By contrast, side two opens with a reading of Reverend Gary Davis’ devotional hymn, “I Am The Light Of This World” that is burnished to perfection with sunny buoyancy. Continuing with nimble-footedness is Kaukonen’s incredibly detailed cover version of Blind Arthur Blake’s “Police Dog Blues” and makes it seem like a walk in the park as he flows through this two-tiered plectrum exercise with the greatest of ease. “Blue Prelude” is the first of two tracks which features the vocals of Tom Hobson and here Kaukonen’s acoustic is at a crawl pace, as an overdubbed solo is fed through tremulous echo into a stinging imbroglio. “Sweet Hawaiian Sunshine” with Hobson on vocals always was the sole speed bump of side two, but seeing as it’s the penultimate song of the album and the several overdubbed guitars and a dobro slide slur perfectly all over the griddled surface with textured accuracy, it’s sometimes just as well to bleep out the cornpone vocals and let the stringed interplay do the talkin’.

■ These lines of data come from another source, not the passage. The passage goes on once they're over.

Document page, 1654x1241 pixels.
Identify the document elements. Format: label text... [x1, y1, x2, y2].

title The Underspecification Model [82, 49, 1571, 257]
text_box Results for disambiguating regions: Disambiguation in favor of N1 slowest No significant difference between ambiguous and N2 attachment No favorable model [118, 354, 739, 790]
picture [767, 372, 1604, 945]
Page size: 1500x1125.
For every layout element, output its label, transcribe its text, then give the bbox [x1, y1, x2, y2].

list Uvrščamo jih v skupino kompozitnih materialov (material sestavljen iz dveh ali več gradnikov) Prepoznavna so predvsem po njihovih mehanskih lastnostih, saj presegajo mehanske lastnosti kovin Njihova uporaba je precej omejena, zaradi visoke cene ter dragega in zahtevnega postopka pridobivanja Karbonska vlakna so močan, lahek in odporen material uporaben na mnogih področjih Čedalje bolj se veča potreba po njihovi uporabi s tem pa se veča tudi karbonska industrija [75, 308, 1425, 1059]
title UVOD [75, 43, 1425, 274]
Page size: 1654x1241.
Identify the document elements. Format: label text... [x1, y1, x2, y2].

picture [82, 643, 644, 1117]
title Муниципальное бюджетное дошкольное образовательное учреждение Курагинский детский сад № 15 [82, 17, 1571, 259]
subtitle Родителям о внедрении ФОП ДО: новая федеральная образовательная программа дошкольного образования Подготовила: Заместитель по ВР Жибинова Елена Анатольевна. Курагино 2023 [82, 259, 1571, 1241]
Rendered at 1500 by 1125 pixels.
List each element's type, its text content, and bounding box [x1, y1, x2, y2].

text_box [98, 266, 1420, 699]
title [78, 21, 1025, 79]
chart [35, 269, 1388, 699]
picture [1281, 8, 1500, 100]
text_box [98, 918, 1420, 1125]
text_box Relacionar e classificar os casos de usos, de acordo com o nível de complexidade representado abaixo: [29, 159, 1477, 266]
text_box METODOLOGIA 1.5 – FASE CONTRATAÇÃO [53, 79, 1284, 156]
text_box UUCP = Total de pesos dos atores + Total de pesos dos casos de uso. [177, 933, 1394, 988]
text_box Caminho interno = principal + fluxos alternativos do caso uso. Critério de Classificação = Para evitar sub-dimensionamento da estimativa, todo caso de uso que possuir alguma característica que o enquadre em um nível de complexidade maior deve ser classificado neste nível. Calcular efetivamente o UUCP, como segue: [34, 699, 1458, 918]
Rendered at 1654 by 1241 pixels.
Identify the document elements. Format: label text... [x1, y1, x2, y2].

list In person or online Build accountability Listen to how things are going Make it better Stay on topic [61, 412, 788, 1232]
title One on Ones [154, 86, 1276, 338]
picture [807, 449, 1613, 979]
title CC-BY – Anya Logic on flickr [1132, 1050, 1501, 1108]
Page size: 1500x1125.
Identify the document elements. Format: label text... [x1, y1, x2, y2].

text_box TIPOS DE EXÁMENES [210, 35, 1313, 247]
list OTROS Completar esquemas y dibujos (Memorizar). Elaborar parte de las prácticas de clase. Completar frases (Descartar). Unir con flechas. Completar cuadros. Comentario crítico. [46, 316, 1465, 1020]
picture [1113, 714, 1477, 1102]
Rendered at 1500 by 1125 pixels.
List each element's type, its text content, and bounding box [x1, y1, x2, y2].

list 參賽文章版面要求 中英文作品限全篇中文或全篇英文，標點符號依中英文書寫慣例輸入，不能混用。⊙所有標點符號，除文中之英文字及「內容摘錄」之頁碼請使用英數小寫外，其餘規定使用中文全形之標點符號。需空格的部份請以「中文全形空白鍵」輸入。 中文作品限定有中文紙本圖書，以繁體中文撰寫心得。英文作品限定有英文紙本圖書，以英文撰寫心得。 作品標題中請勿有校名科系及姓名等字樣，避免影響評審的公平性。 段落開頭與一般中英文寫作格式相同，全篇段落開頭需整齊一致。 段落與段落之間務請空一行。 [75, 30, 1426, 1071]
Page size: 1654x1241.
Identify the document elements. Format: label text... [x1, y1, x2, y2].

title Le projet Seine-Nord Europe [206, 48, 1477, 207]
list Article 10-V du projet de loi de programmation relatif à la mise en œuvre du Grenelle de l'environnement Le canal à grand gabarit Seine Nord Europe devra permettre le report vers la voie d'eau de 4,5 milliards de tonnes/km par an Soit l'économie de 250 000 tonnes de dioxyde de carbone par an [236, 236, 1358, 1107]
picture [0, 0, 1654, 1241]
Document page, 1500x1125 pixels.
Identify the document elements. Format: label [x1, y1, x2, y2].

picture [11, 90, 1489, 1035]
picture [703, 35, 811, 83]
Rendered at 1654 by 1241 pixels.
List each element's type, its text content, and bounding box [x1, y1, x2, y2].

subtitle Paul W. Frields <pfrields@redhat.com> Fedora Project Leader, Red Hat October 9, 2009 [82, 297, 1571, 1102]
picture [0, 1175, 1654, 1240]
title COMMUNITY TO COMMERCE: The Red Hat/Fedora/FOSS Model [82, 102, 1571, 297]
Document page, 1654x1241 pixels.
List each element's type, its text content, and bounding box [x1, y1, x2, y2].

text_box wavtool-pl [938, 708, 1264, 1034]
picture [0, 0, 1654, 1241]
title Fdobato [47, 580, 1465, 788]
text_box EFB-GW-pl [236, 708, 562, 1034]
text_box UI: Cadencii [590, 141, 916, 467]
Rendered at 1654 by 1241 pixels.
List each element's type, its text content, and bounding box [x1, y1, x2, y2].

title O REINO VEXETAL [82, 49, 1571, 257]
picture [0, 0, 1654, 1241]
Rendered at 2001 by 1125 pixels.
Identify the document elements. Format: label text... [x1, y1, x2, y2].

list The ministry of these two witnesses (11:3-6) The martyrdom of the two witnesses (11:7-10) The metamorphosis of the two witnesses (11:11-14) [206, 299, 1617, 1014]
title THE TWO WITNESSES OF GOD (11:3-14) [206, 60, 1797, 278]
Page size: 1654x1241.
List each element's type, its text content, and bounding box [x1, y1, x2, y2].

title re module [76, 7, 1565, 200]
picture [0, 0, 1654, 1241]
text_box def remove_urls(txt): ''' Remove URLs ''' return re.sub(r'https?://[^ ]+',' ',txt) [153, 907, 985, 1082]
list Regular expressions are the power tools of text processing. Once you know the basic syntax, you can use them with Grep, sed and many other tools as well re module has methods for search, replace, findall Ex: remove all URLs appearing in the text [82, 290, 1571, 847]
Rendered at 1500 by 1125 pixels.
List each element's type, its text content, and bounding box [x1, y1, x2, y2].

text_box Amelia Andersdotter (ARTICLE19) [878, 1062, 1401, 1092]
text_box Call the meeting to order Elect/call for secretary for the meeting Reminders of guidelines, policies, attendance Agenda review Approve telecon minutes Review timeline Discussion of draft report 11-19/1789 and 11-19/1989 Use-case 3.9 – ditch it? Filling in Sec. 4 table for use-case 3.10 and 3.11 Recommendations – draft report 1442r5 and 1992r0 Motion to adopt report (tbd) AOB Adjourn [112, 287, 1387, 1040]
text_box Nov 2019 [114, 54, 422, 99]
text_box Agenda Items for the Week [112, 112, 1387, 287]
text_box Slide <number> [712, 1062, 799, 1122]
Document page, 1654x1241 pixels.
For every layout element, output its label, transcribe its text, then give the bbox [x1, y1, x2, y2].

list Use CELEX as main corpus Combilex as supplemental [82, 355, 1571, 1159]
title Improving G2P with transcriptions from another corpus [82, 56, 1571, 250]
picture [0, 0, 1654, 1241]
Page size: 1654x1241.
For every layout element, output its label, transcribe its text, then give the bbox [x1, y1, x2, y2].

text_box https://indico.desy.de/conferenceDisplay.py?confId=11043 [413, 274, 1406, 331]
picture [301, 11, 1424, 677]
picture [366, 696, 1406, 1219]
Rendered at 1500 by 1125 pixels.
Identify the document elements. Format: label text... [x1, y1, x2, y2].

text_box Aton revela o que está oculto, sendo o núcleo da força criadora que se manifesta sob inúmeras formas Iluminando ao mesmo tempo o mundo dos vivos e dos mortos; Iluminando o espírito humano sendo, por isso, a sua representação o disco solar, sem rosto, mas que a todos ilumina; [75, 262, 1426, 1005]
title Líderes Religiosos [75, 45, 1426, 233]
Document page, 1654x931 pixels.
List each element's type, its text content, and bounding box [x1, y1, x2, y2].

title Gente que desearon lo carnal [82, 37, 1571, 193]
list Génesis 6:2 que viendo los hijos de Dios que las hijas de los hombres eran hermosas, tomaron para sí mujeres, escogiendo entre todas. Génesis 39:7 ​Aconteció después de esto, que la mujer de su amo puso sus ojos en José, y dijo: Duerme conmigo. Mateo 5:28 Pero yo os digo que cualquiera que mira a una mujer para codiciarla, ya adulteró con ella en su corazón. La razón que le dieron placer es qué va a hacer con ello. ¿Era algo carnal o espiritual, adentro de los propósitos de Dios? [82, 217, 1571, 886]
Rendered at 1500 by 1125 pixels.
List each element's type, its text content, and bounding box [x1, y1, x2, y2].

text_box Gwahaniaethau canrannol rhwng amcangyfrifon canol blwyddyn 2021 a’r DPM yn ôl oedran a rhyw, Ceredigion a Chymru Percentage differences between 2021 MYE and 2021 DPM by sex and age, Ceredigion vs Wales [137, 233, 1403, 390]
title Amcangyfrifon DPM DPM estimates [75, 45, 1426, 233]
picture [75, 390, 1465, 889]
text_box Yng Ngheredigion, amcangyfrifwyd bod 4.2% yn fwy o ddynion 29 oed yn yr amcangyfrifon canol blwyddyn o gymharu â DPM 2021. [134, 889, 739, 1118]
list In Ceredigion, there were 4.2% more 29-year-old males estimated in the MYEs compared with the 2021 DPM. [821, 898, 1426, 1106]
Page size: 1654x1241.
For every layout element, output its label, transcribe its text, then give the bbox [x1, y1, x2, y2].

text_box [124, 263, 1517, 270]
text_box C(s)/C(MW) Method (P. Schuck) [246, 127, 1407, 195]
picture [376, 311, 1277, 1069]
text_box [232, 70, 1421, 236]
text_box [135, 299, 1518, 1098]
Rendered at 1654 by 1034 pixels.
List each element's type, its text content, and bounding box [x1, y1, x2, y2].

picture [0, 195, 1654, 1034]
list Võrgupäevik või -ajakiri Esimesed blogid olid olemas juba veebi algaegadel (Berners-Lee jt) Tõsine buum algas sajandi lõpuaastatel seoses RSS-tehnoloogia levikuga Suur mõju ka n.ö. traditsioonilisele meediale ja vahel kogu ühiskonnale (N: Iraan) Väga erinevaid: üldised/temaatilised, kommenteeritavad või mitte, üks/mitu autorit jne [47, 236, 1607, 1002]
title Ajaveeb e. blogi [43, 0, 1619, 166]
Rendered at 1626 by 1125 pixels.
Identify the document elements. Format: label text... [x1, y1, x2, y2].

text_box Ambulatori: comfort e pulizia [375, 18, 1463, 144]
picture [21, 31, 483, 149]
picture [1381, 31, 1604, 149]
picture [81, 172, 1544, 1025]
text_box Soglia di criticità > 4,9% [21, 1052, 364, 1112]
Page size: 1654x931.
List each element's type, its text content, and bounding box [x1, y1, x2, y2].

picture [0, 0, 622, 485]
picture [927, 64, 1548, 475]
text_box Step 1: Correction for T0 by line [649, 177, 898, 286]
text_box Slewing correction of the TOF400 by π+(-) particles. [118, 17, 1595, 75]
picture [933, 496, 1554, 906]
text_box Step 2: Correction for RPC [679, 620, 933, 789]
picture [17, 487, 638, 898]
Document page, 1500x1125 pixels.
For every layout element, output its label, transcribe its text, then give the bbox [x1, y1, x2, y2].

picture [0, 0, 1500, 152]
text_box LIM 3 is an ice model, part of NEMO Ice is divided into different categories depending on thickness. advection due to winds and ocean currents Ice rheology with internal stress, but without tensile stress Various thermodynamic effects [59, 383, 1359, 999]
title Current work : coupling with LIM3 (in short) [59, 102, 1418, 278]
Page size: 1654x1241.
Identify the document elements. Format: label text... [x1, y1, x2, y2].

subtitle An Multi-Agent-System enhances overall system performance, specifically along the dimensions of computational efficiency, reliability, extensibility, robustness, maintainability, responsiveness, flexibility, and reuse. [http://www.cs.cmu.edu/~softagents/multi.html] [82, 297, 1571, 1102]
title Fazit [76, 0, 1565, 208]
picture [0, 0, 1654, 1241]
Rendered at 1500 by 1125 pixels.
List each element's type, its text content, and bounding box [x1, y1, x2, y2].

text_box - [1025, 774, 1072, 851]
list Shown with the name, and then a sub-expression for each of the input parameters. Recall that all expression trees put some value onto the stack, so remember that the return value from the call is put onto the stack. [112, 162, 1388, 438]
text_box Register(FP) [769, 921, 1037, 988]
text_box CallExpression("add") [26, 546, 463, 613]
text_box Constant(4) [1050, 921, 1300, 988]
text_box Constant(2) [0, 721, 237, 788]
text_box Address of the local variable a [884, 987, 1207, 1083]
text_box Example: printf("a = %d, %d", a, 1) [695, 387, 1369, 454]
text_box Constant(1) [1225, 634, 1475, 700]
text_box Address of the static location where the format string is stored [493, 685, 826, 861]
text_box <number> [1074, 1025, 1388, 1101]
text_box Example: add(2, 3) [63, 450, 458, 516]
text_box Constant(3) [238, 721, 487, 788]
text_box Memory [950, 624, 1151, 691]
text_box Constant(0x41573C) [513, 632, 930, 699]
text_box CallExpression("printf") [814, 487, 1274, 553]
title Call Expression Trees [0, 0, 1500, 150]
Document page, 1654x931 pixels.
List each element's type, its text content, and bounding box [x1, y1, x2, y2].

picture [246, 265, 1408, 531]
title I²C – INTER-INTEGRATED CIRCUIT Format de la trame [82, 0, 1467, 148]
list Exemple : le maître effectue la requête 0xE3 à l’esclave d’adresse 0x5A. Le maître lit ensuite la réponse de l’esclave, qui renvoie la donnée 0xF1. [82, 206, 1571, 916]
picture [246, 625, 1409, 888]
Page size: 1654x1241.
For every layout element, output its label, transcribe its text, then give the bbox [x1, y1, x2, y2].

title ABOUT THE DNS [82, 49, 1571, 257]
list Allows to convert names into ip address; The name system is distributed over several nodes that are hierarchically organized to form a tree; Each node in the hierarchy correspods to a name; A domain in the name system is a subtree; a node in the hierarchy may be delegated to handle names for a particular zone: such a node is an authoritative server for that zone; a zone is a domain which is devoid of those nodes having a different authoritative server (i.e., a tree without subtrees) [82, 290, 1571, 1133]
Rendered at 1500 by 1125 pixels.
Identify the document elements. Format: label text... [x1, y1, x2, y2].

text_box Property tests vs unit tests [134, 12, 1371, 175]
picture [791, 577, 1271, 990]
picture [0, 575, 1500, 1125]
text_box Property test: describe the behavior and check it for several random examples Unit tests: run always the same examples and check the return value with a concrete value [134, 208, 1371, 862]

“Hamar Promenade” finishes the album, and it’s the most supernaturally moving moment of the album. “Quah” is worth hearing at least once just for this one song. Even Kaukonen can’t remember what it’s about, except that he wrote it in Norway while on a speed skating excursion with Jack Casady, but I always felt it to be a tremendously powerful and mysterious track with Kaukonen calling on motivation, stamina and the human spirit to shore itself up against the ceaseless opening and re-opening of that succession of unknown doors leading into a future of endless tomorrows...and after all these years, I still don’t know all the lyrics. But even though it’s a dark epic in its own right, it puts a spring to my step Mr. Natural-like every time.

  1. The opening track “I See The Light” and the mindlessly crushing “Easy Now”: which woulda been right up their with anything off “America’s Choice” or ‘Yellow Fever” had it not been for drummer Sammy Piazza’s hippie inability to power things beyond a pre-lift off proportion instead of being content to just insistently tap the bell of his cymbal in a purely symbolic deliverance of the goods...This was a pity, although it was a masterstroke supreme in comparison to the ill-advised steel drum use that rendered asunder the otherwise kick ass “Livin’ Just For You.”

  2. Of all the bonus tracks added to make this an expanded “Quah” the one of most interest is Kaukonen’s “Lord Have Mercy,” revealing itself after to be no less than an early and far slower version of Hot Tuna’s “Letter To The North Star” that subsequently appeared with full band treatment on “The Phosphorescent Rat”. Here it’s just Kaukonen on acoustic guitar, vocals, no string arrangements and is a wonderfully inspirational instrumental as a result. The instrumental “Midnight In Milpitas” didn’t make the final cut either; lacking the polish of the rest of the tracks, it’s still fine and sprightly stuff. Two other bonus tracks are loaded up with Hobson’s vocals (“Barrier” and the jazz-inflected “No Mail Today”) which somewhat get in the way of some lightning fast Kaukonen picking, particularly on “Barrier.” This is fine by me because in any case, “Lord Have Mercy” is the pick of the litter.